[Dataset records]
════════

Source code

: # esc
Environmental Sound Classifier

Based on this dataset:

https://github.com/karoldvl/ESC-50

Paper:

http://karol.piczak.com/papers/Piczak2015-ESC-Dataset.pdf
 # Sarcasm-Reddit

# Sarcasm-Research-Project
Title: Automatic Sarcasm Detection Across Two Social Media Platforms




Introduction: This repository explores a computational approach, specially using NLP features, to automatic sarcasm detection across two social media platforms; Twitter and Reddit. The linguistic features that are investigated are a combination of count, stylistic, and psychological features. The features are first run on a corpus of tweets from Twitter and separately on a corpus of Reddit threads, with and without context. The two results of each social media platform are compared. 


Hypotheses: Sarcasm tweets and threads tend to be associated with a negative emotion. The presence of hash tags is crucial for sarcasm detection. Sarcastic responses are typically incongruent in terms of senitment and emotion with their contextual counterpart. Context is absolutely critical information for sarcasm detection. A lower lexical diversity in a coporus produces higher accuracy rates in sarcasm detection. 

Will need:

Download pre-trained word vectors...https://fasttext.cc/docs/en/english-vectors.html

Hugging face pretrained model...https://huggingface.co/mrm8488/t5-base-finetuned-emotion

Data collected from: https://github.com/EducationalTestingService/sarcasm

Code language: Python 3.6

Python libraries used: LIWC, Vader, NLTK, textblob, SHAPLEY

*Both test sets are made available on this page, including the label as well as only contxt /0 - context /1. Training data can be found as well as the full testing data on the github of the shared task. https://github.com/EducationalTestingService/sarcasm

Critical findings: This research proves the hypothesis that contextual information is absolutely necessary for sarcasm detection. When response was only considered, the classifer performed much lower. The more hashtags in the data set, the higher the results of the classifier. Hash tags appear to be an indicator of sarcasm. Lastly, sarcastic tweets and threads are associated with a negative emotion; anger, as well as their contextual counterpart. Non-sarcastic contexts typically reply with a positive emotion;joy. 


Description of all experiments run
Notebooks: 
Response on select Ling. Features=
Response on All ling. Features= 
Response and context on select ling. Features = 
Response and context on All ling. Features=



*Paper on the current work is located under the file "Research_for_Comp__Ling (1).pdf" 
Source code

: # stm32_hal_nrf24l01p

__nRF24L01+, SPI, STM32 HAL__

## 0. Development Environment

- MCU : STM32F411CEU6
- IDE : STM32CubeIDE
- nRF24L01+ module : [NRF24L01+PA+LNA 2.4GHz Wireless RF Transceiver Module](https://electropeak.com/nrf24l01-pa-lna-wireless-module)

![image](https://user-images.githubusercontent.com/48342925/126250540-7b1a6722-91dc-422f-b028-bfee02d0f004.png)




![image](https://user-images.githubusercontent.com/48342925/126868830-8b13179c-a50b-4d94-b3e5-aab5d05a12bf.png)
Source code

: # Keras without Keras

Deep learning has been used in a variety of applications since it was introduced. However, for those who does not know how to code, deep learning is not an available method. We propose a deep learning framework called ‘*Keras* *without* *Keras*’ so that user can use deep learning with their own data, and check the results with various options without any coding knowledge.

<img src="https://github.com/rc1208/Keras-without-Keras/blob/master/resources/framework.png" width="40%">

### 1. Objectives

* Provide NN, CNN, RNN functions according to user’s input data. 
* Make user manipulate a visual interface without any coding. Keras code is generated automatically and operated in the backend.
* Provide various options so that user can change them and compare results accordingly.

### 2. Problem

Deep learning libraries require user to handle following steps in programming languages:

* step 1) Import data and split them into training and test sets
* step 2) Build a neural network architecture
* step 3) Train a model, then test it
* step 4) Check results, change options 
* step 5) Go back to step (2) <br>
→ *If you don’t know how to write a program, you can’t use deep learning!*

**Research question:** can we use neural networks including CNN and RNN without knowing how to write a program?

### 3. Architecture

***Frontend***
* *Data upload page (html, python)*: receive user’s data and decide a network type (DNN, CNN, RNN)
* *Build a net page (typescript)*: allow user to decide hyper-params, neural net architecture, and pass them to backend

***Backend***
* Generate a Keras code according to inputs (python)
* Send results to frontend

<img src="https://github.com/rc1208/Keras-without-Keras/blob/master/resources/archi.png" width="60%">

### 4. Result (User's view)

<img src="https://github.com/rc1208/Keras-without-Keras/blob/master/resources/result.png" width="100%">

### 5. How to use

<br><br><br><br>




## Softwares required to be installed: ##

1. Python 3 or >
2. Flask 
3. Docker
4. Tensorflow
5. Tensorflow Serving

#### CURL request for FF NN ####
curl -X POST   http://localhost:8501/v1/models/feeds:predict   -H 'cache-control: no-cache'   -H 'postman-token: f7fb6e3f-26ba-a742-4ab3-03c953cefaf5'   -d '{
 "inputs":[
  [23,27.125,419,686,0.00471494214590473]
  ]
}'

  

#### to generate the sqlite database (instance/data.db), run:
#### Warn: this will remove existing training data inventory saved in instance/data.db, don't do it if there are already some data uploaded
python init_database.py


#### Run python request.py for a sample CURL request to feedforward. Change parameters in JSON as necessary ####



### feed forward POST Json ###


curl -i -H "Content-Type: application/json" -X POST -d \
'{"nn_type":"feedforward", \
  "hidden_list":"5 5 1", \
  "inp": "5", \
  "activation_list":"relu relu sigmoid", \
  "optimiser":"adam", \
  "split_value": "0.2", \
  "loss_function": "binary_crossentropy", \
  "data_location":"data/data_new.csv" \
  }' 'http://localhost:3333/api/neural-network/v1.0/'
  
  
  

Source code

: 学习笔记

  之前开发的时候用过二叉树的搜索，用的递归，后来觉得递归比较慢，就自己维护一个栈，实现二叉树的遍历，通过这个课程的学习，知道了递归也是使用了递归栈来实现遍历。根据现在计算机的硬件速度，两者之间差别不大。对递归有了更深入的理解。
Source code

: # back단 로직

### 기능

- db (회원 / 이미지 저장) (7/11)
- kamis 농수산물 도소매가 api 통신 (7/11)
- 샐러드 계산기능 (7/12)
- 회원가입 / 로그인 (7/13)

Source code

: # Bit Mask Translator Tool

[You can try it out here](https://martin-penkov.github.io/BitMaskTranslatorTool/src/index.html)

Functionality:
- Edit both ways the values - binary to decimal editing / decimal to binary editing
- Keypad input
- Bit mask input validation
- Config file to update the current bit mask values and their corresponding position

════════

Rename "Source code" to "Source listing" throughout the records above, keeping every other line unchanged.

Source listing

: # esc
Environmental Sound Classifier

Based on this dataset:

https://github.com/karoldvl/ESC-50

Paper:

http://karol.piczak.com/papers/Piczak2015-ESC-Dataset.pdf
 # Sarcasm-Reddit

# Sarcasm-Research-Project
Title: Automatic Sarcasm Detection Across Two Social Media Platforms




Introduction: This repository explores a computational approach, specially using NLP features, to automatic sarcasm detection across two social media platforms; Twitter and Reddit. The linguistic features that are investigated are a combination of count, stylistic, and psychological features. The features are first run on a corpus of tweets from Twitter and separately on a corpus of Reddit threads, with and without context. The two results of each social media platform are compared. 


Hypotheses: Sarcasm tweets and threads tend to be associated with a negative emotion. The presence of hash tags is crucial for sarcasm detection. Sarcastic responses are typically incongruent in terms of senitment and emotion with their contextual counterpart. Context is absolutely critical information for sarcasm detection. A lower lexical diversity in a coporus produces higher accuracy rates in sarcasm detection. 

Will need:

Download pre-trained word vectors...https://fasttext.cc/docs/en/english-vectors.html

Hugging face pretrained model...https://huggingface.co/mrm8488/t5-base-finetuned-emotion

Data collected from: https://github.com/EducationalTestingService/sarcasm

Code language: Python 3.6

Python libraries used: LIWC, Vader, NLTK, textblob, SHAPLEY

*Both test sets are made available on this page, including the label as well as only contxt /0 - context /1. Training data can be found as well as the full testing data on the github of the shared task. https://github.com/EducationalTestingService/sarcasm

Critical findings: This research proves the hypothesis that contextual information is absolutely necessary for sarcasm detection. When response was only considered, the classifer performed much lower. The more hashtags in the data set, the higher the results of the classifier. Hash tags appear to be an indicator of sarcasm. Lastly, sarcastic tweets and threads are associated with a negative emotion; anger, as well as their contextual counterpart. Non-sarcastic contexts typically reply with a positive emotion;joy. 


Description of all experiments run
Notebooks: 
Response on select Ling. Features=
Response on All ling. Features= 
Response and context on select ling. Features = 
Response and context on All ling. Features=



*Paper on the current work is located under the file "Research_for_Comp__Ling (1).pdf" 
Source listing

: # stm32_hal_nrf24l01p

__nRF24L01+, SPI, STM32 HAL__

## 0. Development Environment

- MCU : STM32F411CEU6
- IDE : STM32CubeIDE
- nRF24L01+ module : [NRF24L01+PA+LNA 2.4GHz Wireless RF Transceiver Module](https://electropeak.com/nrf24l01-pa-lna-wireless-module)

![image](https://user-images.githubusercontent.com/48342925/126250540-7b1a6722-91dc-422f-b028-bfee02d0f004.png)




![image](https://user-images.githubusercontent.com/48342925/126868830-8b13179c-a50b-4d94-b3e5-aab5d05a12bf.png)
Source listing

: # Keras without Keras

Deep learning has been used in a variety of applications since it was introduced. However, for those who does not know how to code, deep learning is not an available method. We propose a deep learning framework called ‘*Keras* *without* *Keras*’ so that user can use deep learning with their own data, and check the results with various options without any coding knowledge.

<img src="https://github.com/rc1208/Keras-without-Keras/blob/master/resources/framework.png" width="40%">

### 1. Objectives

* Provide NN, CNN, RNN functions according to user’s input data. 
* Make user manipulate a visual interface without any coding. Keras code is generated automatically and operated in the backend.
* Provide various options so that user can change them and compare results accordingly.

### 2. Problem

Deep learning libraries require user to handle following steps in programming languages:

* step 1) Import data and split them into training and test sets
* step 2) Build a neural network architecture
* step 3) Train a model, then test it
* step 4) Check results, change options 
* step 5) Go back to step (2) <br>
→ *If you don’t know how to write a program, you can’t use deep learning!*

**Research question:** can we use neural networks including CNN and RNN without knowing how to write a program?

### 3. Architecture

***Frontend***
* *Data upload page (html, python)*: receive user’s data and decide a network type (DNN, CNN, RNN)
* *Build a net page (typescript)*: allow user to decide hyper-params, neural net architecture, and pass them to backend

***Backend***
* Generate a Keras code according to inputs (python)
* Send results to frontend

<img src="https://github.com/rc1208/Keras-without-Keras/blob/master/resources/archi.png" width="60%">

### 4. Result (User's view)

<img src="https://github.com/rc1208/Keras-without-Keras/blob/master/resources/result.png" width="100%">

### 5. How to use

<br><br><br><br>




## Softwares required to be installed: ##

1. Python 3 or >
2. Flask 
3. Docker
4. Tensorflow
5. Tensorflow Serving

#### CURL request for FF NN ####
curl -X POST   http://localhost:8501/v1/models/feeds:predict   -H 'cache-control: no-cache'   -H 'postman-token: f7fb6e3f-26ba-a742-4ab3-03c953cefaf5'   -d '{
 "inputs":[
  [23,27.125,419,686,0.00471494214590473]
  ]
}'

  

#### to generate the sqlite database (instance/data.db), run:
#### Warn: this will remove existing training data inventory saved in instance/data.db, don't do it if there are already some data uploaded
python init_database.py


#### Run python request.py for a sample CURL request to feedforward. Change parameters in JSON as necessary ####



### feed forward POST Json ###


curl -i -H "Content-Type: application/json" -X POST -d \
'{"nn_type":"feedforward", \
  "hidden_list":"5 5 1", \
  "inp": "5", \
  "activation_list":"relu relu sigmoid", \
  "optimiser":"adam", \
  "split_value": "0.2", \
  "loss_function": "binary_crossentropy", \
  "data_location":"data/data_new.csv" \
  }' 'http://localhost:3333/api/neural-network/v1.0/'
  
  
  

Source listing

: 学习笔记

  之前开发的时候用过二叉树的搜索，用的递归，后来觉得递归比较慢，就自己维护一个栈，实现二叉树的遍历，通过这个课程的学习，知道了递归也是使用了递归栈来实现遍历。根据现在计算机的硬件速度，两者之间差别不大。对递归有了更深入的理解。
Source listing

: # back단 로직

### 기능

- db (회원 / 이미지 저장) (7/11)
- kamis 농수산물 도소매가 api 통신 (7/11)
- 샐러드 계산기능 (7/12)
- 회원가입 / 로그인 (7/13)

Source listing

: # Bit Mask Translator Tool

[You can try it out here](https://martin-penkov.github.io/BitMaskTranslatorTool/src/index.html)

Functionality:
- Edit both ways the values - binary to decimal editing / decimal to binary editing
- Keypad input
- Bit mask input validation
- Config file to update the current bit mask values and their corresponding position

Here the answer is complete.